Серафима - страница 33



Дело было к весне. Завтра поутру приезжало высокое начальство из района, а февральский буран намел снега – ни проехать, ни пройти.

– Иосиф Михайлович, – вызвал его Попов. – Надо убрать весь снег, чтобы утром чисто было. Я уж попрошу Вас.

Вечерело, буран начал униматься, но похолодало, ветер уплотнил снег, он нес острую крупу, резал лицо и выжимал слезы. Бабы сказали:

– Ты нас, Михалыч, извини, но мы домой пошли, день, вон, кончился, у нас дети дома. А на такой холодрыге долго не проработаешь. До костей продирает. Того и гляди, в сосульку превратишься, а нам еще пожить охота.
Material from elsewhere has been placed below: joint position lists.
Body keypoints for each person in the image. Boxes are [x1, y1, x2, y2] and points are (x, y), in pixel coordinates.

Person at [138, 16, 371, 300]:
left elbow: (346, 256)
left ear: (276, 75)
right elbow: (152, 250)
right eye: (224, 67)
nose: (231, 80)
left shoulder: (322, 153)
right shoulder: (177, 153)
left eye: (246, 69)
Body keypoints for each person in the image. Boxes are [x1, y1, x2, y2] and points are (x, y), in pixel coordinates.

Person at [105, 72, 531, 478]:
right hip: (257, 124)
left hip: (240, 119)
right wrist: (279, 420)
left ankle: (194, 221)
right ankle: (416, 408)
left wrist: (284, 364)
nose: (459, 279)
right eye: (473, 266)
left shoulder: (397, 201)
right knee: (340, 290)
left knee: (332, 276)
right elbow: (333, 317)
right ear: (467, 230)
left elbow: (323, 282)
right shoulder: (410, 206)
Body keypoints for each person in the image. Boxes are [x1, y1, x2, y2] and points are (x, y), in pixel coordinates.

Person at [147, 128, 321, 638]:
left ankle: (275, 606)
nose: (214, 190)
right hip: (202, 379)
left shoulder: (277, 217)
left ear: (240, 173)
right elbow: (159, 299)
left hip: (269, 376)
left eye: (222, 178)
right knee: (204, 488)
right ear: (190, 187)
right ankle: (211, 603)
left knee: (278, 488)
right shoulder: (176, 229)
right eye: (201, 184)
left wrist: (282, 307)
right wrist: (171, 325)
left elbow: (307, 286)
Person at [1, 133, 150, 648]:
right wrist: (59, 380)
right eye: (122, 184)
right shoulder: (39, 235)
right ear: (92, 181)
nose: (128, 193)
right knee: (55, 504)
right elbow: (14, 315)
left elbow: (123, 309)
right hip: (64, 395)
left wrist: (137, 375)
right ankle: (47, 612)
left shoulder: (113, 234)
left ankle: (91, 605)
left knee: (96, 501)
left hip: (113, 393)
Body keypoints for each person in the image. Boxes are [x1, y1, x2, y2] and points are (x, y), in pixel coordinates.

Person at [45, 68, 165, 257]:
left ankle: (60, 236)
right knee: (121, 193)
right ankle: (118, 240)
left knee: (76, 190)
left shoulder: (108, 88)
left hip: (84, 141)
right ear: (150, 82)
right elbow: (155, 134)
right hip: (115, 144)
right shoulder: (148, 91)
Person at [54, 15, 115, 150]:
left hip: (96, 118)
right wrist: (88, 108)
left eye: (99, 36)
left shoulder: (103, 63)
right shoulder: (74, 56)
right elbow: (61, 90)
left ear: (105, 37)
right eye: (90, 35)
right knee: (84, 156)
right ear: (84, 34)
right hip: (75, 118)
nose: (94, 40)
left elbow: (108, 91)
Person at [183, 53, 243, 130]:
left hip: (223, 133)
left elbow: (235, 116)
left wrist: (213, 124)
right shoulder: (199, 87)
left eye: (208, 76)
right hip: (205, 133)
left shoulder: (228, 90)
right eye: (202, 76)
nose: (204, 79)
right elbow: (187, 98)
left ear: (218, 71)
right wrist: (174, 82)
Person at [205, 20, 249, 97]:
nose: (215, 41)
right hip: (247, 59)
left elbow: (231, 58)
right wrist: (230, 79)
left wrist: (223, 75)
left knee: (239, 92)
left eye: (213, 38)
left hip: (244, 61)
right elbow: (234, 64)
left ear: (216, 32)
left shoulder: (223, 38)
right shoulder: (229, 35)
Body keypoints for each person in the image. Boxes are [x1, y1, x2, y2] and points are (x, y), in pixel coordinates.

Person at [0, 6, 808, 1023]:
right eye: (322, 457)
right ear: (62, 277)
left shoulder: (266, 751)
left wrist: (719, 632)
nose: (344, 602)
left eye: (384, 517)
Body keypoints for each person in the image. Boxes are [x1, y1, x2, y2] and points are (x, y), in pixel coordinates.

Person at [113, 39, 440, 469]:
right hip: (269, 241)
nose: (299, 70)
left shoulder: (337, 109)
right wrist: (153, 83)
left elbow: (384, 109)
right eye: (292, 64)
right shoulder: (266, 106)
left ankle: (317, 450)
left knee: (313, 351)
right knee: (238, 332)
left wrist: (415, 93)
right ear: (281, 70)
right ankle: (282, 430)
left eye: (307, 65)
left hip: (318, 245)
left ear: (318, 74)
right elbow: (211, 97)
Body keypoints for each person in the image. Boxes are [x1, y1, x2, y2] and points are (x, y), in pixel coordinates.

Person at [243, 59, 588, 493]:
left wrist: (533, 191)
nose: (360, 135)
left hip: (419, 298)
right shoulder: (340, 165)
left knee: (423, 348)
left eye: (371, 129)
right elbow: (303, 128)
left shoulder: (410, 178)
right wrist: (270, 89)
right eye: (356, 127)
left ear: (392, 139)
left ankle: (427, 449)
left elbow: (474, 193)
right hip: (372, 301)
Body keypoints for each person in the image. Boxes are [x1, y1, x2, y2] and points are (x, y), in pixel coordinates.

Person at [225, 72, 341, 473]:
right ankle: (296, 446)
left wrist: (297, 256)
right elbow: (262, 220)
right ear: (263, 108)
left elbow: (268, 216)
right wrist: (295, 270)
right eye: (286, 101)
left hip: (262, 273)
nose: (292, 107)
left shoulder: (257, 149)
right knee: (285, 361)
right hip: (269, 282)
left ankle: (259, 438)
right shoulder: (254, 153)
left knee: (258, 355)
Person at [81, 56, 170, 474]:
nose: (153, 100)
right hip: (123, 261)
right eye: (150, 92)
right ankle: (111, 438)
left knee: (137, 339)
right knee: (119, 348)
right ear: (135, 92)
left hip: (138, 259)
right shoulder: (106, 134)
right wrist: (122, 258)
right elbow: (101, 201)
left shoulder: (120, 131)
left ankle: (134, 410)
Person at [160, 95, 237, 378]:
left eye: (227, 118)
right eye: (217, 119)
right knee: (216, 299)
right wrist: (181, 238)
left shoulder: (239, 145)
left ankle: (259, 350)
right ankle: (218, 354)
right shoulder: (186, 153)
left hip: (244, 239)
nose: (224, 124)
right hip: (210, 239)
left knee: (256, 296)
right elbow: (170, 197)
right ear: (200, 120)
И остался Иосиф Михайлович один в полутьме снежной ночи. Один на один с сугробами. Один на один со своим чувством долга. Поселок позади, невдалеке, погруженный во тьму и стареющий, да нет, ты уже старый, Иосиф.

Ты – как Дон Кихот, только вместо копья у тебя – лопата-грабарка, а вместо ветряных мельниц – снежные сугробы. Они в полутьме вполне могут сойти за ветряные мельницы. Ну что, Дон Кихот? На приступ? Докажем, что еще на что-то способен! Когда работаешь с лопатой спиной к ветру, разогреваешься и не так страшен холод. Но силенок маловато у Дон Кихота на поселковой диете. Устаешь, Иосиф… А остановишься отдохнуть – ветер проникает под пальто, отнимает тепло. И он идет в поселковую контору, погреться у печки, передохнуть. Только нельзя расслабляться. Чуть-чуть отдохнул – и вперед, Дон Кихот из Москвы!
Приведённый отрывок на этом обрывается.